That was my goal on the white board yesterday. It was meant a bit tongue in cheek as the Dr had said in the mid day rounds that the plan was to keep him on his back for 8 hours and then flip him to his stomach and then flip to his back again. Hence rolling him over time and again and hoping he maintained or get better with each rotation.
It turned out, the message was as much for my attitude as his physical response.
When I called the night nurse at O’Dark Thirty this morning, she relayed that they did not flip Ted as had been previously scheduled. When they looked at his stats at time of the proposed turn, he was maintaining decent stats and they felt it was worth keeping him on his back and seeing how he did. The night nurse was decently positive about his non-eventful night and said that they had even cut back on the sedation slightly. I drove in nearly giddy that he might be turning a corner.

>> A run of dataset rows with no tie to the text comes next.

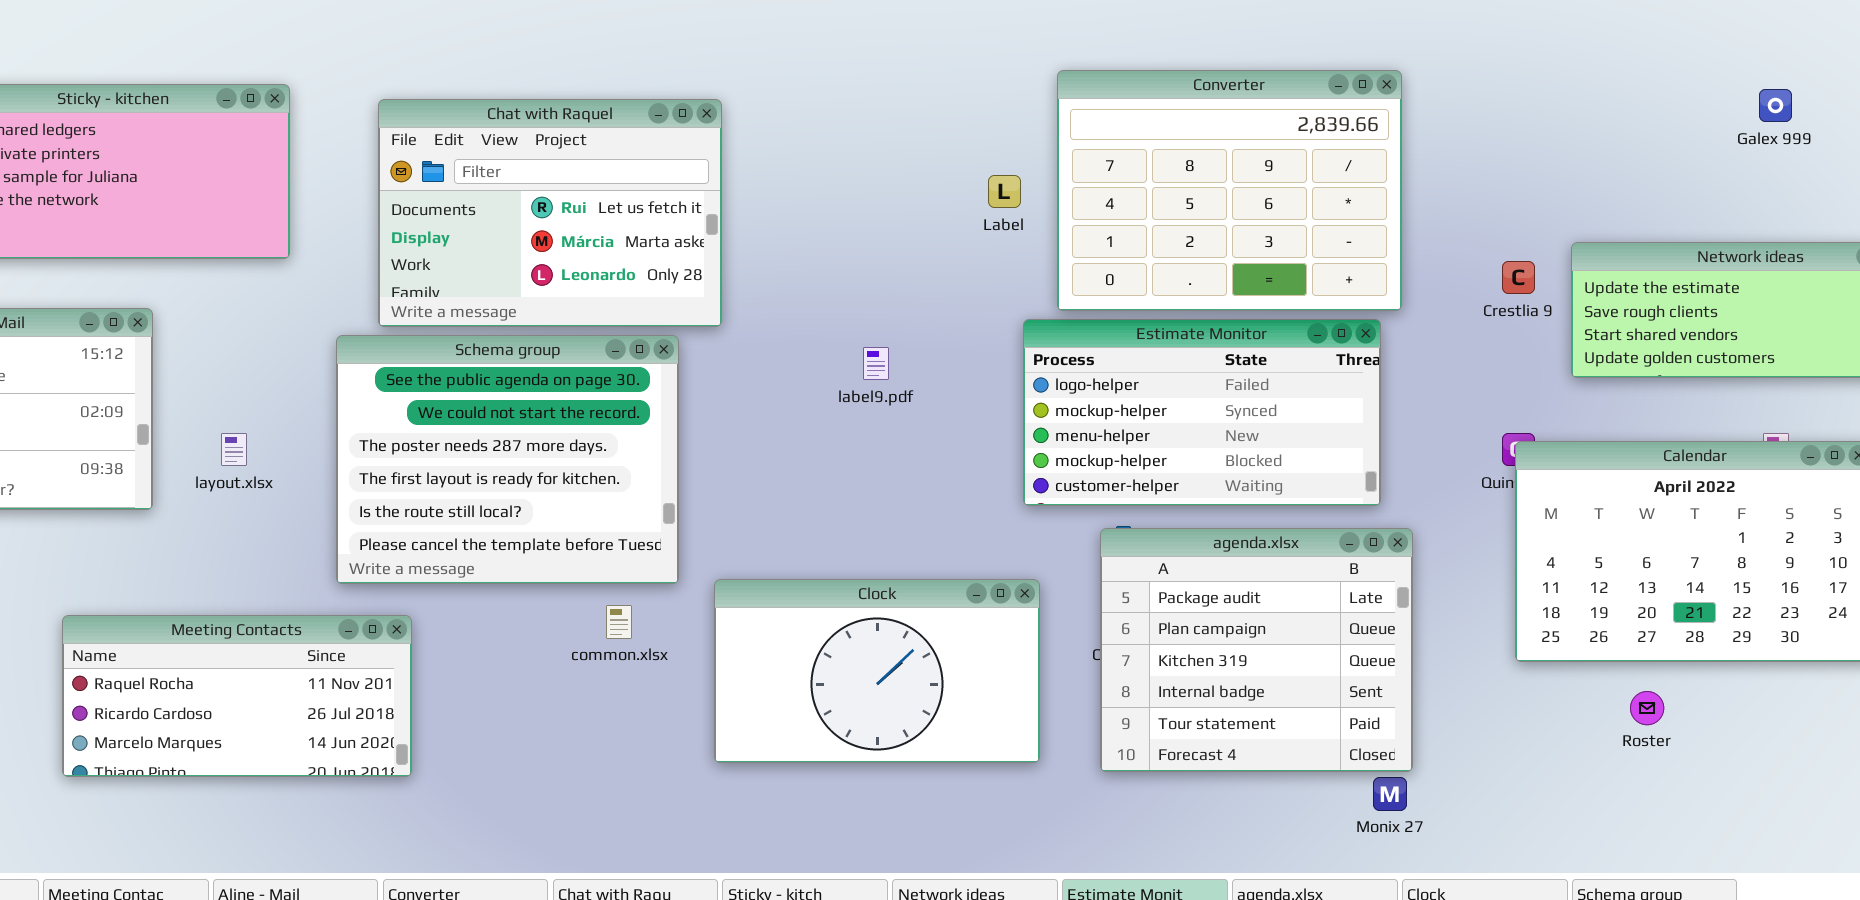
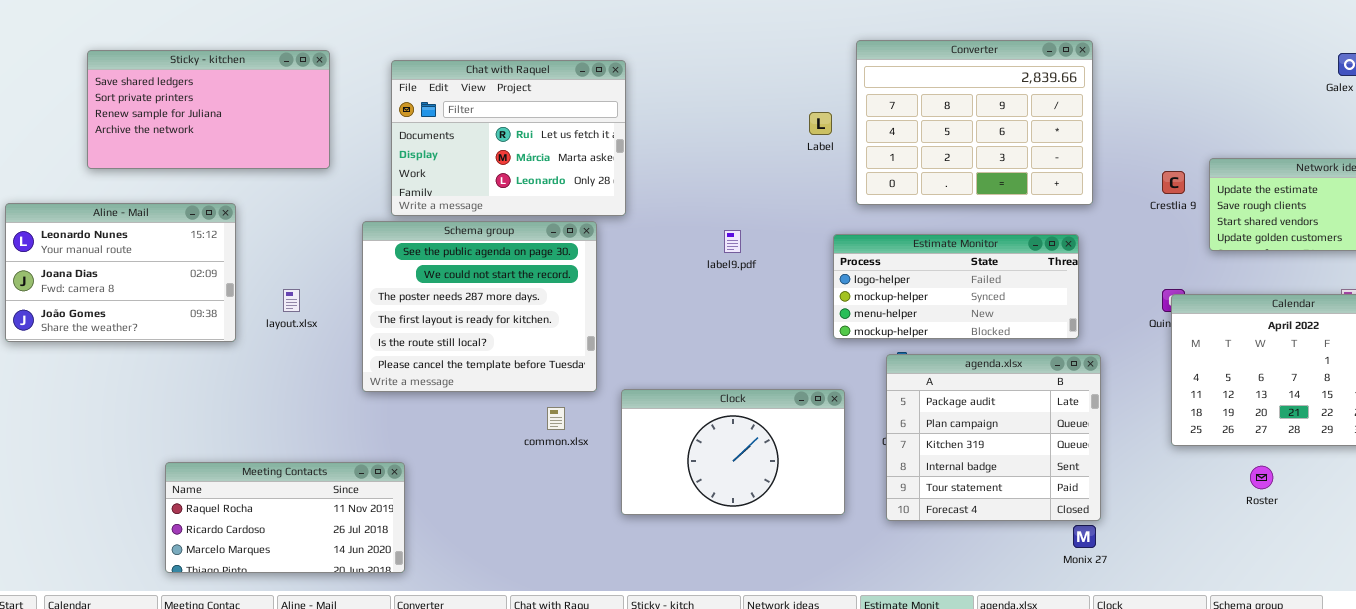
Estimate Monitor: [1023,319,1381,506] -> [833,234,1079,339], resized
Meeting Contacts: [62,615,412,777] -> [165,462,405,573], moved

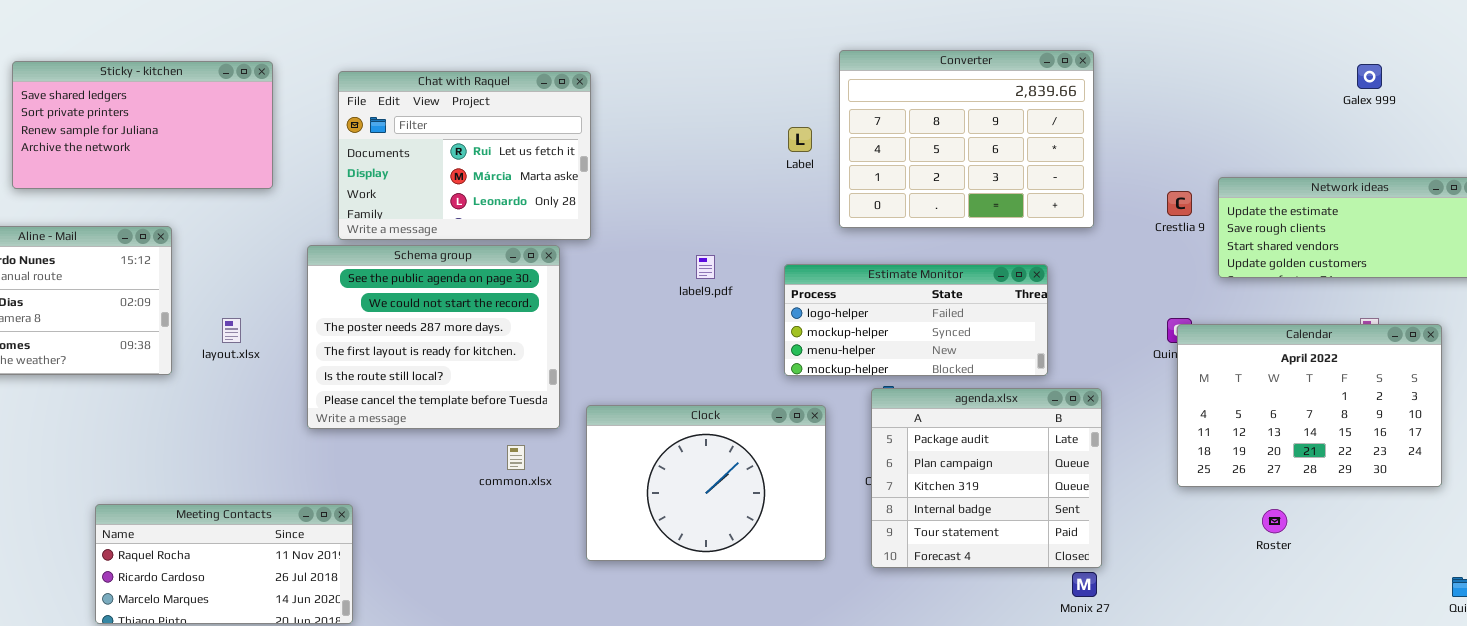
Estimate Monitor: [833,234,1079,339] -> [784,264,1048,376], moved
Clock: [621,389,845,515] -> [586,405,826,561], resized

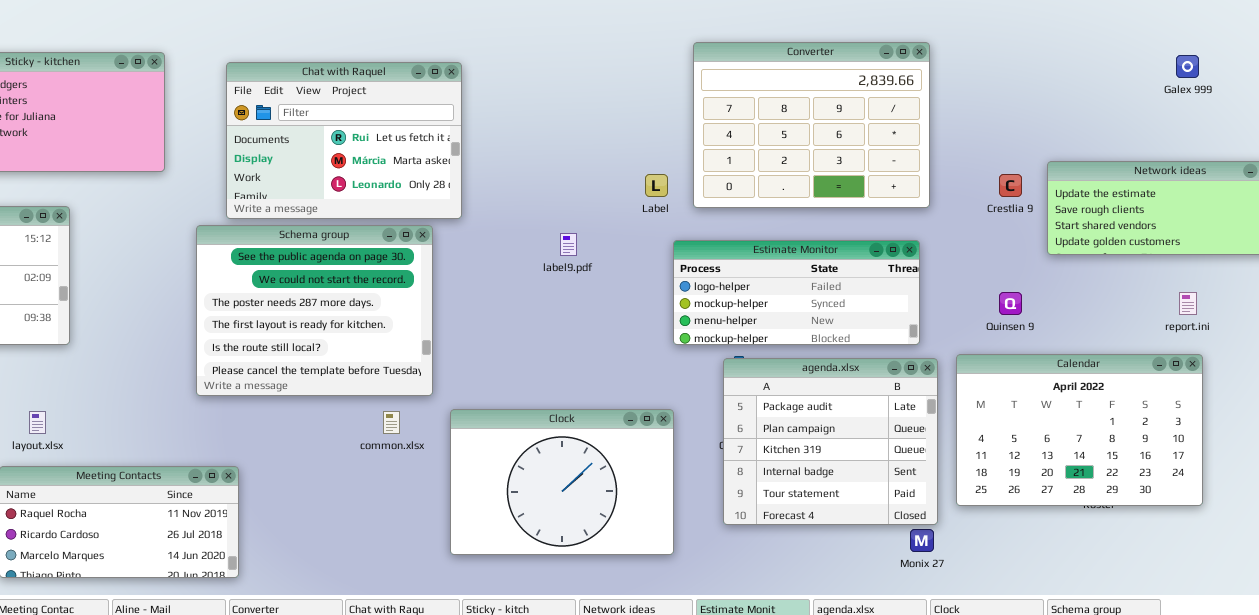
Label: [788,127,812,152] -> [645,174,668,197], moved
Estimate Monitor: [784,264,1048,376] -> [673,240,920,345], moved
layout.xlsx: [222,318,241,343] -> [29,411,46,434], moved
Calendar: [1177,324,1442,487] -> [956,354,1203,506], moved
Clock: [586,405,826,561] -> [450,409,674,555], moved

My elation was slashed when I arrived a few hours later to find that the day nurse was just about to administer the paralytic once again. Ted had started taking too many extra breaths and they needed that to stop or they would have to increase the ventilator settings and they didn’t want to do that. I could rationalize the need to keep his body from fighting the system, but it felt like a step backward and I was dejected.
The doctor came to speak with me and said that they were going to take a chest x-ray and then prone him. She stated that at some point, the prone position starts loosing it’s benefits and they will likely leave him on his back and do a tracheostomy. It had already been mentioned, so this wasn’t a total surprise, but I guess I had hoped that he would ween off of the ventilator sooner than later and not need that.
Don’t get me wrong, I am so very happy that they are talking about next steps and how to proceed instead of the talk earlier in the week that there was no place to go from where he was at that extremely fragile time. Rolling with the ups and downs and the constant adjustment of where his functions are, is something that I guess I need to work on.
So as of now, he is back onto his belly, his O2 is within range and due to the paralytic, his breaths are even and steady due to just the ventilator without his body trying to take over and compensate. The chest X-ray showed: “Some areas of patchy airspace opacity on the prior study are improved, with persistent diffuse interstitial opacities in the mid and lower lungs bilaterally. There is no pneumothorax.” I interpreted that as: Lungs still basically shitty, but showing slight improvement in the upper regions only – and he hasn’t thrown a clot.
I’d say it is slightly encouraging.
They will take another blood gas sample here in a bit, but I’m needing to head home.
Thanks everyone for your support.
Love Sally
Sounds like it was a hard day.
Rolling with you in spirit my friend. Sending love and leaning in hard towards you.